- [Selected excerpt]:
——
Continuous Integration#

We follow the practice of Continuous Integration (CI), in order to regularly build and test code at Ivy. This makes sure that:

  1. Developers get feedback on their code soon, and Errors in the Code are detected quickly. ✅

  2. The developer can easily debug the code when finding the source of an error, and rollback changes in case of Issues. 🔍

In order to incorporate Continuous Integration in the Ivy Repository, we follow a three-fold technique, which involves:

  1. Commit Triggered Testing

  2. Periodic Testing

  3. Manual Testing

CI Overview

We use GitHub Actions in order to implement and automate the process of testing. GitHub Actions allow implementing custom workflows that can build the code in the repository and run the tests. All the workflows used by Ivy are defined in the .github/workflows directory.

Commit (Push/PR) Triggered Testing#

A small subset of the following tests are triggered in case of a Commit (Push/PR) made to the Ivy Repository:

  1. Ivy Tests

  2. Array API Tests

Ivy Tests#

A test is defined as the triplet of (submodule, function, backend). We follow the following notation to identify each test: submodule::function,backend

For example, ivy_tests/test_ivy/test_frontends/test_torch/test_tensor.py::test_torch_instance_arctan_,numpy

The Number of such Ivy tests running on the Repository (without taking any Framework/Python Versioning into account) is 12500 (as of writing this documentation), and we are adding tests daily. Therefore, triggering all the tests on each commit is neither desirable (as it will consume a huge lot of Compute Resources, as well as take a large amount of time to run) nor feasible (as Each Job in Github Actions has a time Limit of 360 Minutes, and a Memory Limit as well).
——
- [Exercise prompt]: Please rewrite the stretch of the Continuous Integration page from "1. Commit Triggered" through "the .github/workflows directory.", replacing each "workflows" with "pipelines".
——
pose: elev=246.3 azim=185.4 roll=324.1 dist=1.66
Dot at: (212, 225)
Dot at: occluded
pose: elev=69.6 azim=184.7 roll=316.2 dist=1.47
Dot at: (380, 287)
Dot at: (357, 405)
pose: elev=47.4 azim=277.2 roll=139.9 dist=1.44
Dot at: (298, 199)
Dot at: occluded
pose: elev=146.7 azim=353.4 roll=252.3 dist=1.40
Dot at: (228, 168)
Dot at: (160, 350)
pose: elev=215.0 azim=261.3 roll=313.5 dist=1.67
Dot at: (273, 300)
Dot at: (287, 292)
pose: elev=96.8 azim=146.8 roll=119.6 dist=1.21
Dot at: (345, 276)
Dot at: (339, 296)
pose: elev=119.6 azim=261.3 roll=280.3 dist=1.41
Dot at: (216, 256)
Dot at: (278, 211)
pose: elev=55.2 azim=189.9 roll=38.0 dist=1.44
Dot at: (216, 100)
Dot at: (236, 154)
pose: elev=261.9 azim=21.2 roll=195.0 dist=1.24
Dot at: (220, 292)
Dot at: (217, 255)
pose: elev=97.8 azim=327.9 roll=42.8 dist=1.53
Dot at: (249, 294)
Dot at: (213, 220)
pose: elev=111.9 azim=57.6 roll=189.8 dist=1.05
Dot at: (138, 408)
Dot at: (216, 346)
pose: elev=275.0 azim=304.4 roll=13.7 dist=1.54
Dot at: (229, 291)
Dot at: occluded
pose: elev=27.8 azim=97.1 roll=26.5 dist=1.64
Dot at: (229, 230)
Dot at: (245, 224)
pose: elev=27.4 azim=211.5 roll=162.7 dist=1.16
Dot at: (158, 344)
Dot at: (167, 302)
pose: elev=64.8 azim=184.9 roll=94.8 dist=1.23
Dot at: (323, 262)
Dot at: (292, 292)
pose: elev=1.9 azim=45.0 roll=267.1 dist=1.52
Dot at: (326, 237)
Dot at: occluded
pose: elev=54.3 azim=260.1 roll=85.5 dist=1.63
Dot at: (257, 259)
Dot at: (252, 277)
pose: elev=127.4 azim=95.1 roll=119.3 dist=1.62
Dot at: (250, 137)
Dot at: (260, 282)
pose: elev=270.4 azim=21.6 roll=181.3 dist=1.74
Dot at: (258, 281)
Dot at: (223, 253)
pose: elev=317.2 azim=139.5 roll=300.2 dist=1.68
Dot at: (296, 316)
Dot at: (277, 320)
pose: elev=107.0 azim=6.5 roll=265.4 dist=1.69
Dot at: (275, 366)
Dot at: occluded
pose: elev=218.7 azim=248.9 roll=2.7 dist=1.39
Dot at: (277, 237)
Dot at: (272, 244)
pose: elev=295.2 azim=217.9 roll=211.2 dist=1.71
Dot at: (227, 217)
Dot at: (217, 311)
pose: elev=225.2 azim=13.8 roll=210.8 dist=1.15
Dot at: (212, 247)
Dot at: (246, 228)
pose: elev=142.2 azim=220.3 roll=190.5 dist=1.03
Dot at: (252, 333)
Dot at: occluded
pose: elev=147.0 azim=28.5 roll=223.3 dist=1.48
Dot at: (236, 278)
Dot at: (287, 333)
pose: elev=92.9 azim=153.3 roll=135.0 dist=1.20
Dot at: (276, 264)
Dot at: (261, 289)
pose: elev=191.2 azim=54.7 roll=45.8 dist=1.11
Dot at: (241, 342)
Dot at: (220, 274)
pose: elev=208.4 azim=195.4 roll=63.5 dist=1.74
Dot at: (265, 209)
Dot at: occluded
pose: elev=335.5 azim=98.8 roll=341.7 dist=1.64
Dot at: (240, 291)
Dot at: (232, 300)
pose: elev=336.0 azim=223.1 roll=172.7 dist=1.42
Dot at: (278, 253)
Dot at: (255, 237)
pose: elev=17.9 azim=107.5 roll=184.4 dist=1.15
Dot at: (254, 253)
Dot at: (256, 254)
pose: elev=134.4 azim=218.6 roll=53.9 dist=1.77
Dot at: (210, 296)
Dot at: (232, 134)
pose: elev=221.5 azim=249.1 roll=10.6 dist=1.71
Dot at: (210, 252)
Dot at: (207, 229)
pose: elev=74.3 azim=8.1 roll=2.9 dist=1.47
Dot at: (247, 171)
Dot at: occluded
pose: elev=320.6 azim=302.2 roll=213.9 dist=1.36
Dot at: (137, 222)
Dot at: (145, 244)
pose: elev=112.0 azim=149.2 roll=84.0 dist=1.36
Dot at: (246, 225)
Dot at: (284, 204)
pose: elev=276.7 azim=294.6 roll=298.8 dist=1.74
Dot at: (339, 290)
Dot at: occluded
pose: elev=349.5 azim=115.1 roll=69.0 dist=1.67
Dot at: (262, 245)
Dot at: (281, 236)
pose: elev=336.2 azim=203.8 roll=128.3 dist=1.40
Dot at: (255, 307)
——
- [Result of this task]:
1. Commit Triggered Testing

  2. Periodic Testing

  3. Manual Testing

CI Overview

We use GitHub Actions in order to implement and automate the process of testing. GitHub Actions allow implementing custom pipelines that can build the code in the repository and run the tests. All the pipelines used by Ivy are defined in the .github/pipelines directory.